Friday, October 18, 2013

Cancer Suite


I hope your day is perfect. I hope your daily struggles are the simple ones of traffic, office gossip, kids homework, what to have for dinner and balancing the check book.

So many folks don’t have those luxuries and they wish they did.

Once again I spent a couple of hours yesterday in the waiting room of the Sloan Kettering Cancer treatment building in New York City.

I was there with my wife for her bi-annual check-up on a cancer she is fighting. But this post is not about her. It’s about what I observed in the cancer treatment waiting room.

I’d been there many times before and written about it and it’s always the same.
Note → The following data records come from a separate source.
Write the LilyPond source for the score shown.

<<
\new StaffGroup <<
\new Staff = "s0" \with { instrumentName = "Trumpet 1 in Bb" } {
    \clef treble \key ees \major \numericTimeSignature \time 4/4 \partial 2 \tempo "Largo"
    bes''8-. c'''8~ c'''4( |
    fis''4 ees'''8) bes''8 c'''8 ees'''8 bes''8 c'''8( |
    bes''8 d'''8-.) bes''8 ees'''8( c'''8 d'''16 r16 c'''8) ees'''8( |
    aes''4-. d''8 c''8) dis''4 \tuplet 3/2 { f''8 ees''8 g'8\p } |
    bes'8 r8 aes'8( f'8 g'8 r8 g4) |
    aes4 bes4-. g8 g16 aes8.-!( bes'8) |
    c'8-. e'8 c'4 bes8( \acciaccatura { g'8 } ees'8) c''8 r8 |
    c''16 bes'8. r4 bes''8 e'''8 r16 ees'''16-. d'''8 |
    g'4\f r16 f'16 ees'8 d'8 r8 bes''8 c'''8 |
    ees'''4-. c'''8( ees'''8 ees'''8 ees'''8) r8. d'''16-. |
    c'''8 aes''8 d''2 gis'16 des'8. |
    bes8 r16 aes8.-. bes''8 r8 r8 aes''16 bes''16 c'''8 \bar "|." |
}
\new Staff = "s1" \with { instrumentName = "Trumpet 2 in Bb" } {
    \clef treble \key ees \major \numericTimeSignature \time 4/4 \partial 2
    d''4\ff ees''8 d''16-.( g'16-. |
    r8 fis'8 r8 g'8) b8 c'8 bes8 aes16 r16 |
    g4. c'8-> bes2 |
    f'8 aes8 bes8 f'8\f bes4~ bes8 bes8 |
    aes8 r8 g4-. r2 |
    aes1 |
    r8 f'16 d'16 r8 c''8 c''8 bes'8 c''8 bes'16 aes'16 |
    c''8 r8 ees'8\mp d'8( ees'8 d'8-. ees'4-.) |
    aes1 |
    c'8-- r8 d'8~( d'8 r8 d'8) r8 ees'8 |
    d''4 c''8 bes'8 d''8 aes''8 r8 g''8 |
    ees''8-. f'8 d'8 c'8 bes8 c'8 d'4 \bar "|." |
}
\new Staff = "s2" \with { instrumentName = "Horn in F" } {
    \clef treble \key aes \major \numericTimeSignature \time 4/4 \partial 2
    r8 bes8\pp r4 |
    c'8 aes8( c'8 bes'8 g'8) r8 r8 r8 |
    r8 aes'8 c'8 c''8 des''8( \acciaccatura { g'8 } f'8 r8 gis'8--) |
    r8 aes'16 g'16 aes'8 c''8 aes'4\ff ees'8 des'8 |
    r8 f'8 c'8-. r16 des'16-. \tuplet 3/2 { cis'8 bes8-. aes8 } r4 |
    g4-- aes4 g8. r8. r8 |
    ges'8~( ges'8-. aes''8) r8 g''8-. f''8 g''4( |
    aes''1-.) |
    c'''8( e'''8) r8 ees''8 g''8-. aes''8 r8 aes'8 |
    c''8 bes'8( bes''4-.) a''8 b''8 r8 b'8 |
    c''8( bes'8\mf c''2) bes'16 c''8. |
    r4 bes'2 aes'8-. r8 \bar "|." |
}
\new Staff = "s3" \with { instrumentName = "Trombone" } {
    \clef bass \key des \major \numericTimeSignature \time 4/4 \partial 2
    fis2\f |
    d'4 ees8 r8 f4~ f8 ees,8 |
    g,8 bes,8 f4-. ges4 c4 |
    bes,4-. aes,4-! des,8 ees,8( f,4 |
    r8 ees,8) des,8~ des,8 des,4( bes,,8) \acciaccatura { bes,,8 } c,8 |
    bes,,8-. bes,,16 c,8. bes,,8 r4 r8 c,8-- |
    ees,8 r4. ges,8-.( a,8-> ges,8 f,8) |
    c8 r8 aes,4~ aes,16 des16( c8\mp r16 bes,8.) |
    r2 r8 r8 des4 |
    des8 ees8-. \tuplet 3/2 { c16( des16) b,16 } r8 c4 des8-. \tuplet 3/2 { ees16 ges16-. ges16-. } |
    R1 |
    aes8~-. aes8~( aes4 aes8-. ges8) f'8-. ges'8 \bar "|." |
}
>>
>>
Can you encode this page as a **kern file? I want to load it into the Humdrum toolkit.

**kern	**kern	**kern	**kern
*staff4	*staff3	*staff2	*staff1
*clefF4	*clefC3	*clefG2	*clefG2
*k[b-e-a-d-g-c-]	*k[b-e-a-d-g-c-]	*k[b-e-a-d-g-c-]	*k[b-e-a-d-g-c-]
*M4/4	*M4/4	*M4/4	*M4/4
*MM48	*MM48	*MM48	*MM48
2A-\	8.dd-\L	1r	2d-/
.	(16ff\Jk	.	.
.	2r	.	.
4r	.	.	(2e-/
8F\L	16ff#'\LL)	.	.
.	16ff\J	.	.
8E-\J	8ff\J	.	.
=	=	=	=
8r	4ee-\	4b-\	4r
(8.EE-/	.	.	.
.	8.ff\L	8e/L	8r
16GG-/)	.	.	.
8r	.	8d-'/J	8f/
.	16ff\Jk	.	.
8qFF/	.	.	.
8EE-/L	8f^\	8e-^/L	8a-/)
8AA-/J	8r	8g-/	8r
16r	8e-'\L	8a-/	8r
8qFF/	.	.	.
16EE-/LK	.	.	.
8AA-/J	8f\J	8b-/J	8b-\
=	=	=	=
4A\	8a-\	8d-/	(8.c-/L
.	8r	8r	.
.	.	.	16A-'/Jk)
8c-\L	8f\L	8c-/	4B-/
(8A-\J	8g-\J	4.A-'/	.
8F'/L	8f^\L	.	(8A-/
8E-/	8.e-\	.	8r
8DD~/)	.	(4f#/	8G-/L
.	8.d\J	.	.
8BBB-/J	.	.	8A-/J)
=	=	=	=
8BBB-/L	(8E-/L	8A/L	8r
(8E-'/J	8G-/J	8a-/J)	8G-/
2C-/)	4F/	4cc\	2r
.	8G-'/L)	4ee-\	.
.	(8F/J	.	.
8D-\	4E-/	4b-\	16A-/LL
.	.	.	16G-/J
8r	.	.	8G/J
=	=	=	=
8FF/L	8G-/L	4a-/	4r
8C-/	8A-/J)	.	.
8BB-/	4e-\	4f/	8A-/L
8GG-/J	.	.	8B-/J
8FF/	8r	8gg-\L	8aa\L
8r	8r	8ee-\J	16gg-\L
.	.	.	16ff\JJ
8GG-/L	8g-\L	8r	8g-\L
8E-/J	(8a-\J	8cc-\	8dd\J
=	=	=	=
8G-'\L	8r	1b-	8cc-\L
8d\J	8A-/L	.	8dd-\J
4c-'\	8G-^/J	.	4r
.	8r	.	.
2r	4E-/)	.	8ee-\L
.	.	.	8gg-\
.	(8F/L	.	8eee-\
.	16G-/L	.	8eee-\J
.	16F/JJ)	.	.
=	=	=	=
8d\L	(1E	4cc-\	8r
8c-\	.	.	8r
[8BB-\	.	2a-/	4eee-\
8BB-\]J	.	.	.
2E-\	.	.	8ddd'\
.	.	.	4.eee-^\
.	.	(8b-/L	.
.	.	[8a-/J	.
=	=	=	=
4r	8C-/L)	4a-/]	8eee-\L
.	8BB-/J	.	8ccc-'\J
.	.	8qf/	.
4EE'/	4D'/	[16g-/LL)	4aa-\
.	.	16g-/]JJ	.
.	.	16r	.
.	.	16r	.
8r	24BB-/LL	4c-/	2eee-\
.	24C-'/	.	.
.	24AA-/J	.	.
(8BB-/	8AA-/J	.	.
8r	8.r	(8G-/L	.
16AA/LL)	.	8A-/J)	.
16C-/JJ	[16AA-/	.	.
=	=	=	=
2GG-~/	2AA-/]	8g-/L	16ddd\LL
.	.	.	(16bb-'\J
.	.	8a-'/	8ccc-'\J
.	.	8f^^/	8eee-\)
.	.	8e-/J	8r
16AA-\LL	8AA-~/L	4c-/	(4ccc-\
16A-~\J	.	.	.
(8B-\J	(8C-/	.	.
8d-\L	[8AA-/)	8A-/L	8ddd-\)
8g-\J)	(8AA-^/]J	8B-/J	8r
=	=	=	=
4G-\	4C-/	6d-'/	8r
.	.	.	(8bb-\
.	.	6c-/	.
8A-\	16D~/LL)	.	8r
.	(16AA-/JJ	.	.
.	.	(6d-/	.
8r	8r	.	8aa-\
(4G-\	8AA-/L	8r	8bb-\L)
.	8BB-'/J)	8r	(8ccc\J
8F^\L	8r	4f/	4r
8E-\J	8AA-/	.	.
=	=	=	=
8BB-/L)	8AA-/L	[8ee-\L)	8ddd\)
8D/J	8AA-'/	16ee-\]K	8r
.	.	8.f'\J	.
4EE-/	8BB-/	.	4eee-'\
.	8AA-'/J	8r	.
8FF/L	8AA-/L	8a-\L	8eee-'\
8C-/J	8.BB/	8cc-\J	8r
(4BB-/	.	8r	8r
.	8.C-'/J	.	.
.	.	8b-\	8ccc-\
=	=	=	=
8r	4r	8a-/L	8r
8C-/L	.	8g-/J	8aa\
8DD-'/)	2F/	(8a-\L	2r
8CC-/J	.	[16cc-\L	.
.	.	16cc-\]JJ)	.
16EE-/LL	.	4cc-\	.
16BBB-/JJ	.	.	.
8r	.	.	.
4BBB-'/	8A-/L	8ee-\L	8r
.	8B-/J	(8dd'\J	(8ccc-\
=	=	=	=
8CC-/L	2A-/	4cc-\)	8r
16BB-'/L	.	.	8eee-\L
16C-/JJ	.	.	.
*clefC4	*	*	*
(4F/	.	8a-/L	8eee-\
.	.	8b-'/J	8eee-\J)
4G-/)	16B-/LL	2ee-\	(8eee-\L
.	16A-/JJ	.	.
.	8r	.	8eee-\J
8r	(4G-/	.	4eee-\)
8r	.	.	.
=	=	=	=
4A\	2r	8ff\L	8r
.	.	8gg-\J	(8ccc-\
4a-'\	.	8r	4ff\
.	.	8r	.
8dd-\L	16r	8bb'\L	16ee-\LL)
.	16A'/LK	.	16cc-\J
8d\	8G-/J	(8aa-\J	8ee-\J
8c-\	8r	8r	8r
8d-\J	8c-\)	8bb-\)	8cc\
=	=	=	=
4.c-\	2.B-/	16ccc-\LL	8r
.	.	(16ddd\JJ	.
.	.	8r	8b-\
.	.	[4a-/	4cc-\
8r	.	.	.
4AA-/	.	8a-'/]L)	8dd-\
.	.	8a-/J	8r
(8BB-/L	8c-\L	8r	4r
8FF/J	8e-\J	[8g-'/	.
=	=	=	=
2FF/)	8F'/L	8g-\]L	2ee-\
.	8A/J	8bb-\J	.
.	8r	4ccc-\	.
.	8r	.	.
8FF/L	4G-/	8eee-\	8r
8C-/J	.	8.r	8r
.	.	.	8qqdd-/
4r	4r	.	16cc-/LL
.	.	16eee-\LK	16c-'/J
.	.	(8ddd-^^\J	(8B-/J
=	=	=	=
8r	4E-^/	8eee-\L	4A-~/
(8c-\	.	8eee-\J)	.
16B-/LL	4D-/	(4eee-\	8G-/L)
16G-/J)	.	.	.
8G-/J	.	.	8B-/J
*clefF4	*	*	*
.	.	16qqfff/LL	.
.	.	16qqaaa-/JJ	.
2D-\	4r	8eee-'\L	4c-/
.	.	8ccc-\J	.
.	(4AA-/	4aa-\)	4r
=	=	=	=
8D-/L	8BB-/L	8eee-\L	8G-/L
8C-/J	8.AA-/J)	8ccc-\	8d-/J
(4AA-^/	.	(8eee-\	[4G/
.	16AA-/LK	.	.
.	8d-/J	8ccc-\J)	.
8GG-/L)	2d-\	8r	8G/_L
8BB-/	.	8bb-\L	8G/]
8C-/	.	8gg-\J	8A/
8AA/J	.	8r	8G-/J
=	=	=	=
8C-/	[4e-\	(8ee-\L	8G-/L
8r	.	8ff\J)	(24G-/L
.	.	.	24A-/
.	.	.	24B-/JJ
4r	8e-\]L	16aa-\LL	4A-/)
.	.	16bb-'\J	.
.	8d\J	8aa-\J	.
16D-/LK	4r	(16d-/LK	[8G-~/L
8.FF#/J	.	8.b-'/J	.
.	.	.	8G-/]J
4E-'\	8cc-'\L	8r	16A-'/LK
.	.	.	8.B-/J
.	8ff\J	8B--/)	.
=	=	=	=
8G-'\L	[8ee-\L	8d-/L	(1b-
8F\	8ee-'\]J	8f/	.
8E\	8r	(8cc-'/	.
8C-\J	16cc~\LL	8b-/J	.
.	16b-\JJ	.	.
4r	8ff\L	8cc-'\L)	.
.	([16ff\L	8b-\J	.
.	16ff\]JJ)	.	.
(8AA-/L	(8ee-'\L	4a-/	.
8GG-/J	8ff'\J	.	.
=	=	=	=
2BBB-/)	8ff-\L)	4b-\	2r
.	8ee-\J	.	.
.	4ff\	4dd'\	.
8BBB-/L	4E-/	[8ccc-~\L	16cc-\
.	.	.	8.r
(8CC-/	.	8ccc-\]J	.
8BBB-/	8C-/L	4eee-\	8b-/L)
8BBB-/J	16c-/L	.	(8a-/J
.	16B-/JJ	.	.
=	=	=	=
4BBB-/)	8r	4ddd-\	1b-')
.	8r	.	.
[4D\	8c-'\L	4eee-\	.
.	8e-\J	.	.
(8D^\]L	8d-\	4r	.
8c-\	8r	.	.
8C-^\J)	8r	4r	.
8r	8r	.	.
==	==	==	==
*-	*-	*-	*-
It is filled with ill people of all ages and in all stages of illness. There were all cultures as noted by dress, all nationalities, all races, all religions and many languages spoken by those scattered around the comfortable waiting room.

Role reversals were evident. Confident men, the kind of men who are used to command and people jump. I watched them acquiesce to their wives or mothers or partner to help understand what they had to do. Drink this, wait an hour for your CT scan, the look of bewilderment apparent in the glazing eyes of many.

Some men tried to be strong, but for most cancer patients this is a new fight. There are no spreadsheets to analyze cancer. There are no executive orders one can give to make it go away.

On and off the elevators they came. Old women and men with walkers and canes. Young women with head scarves and no hair. The room was filled with very ill people and worried family and friends sitting below a clear and ominous sign: Chemotherapy Suite.

My point in all this is for us to be thankful for our day of struggles, of little irritants, of unfinished tasks or rude people.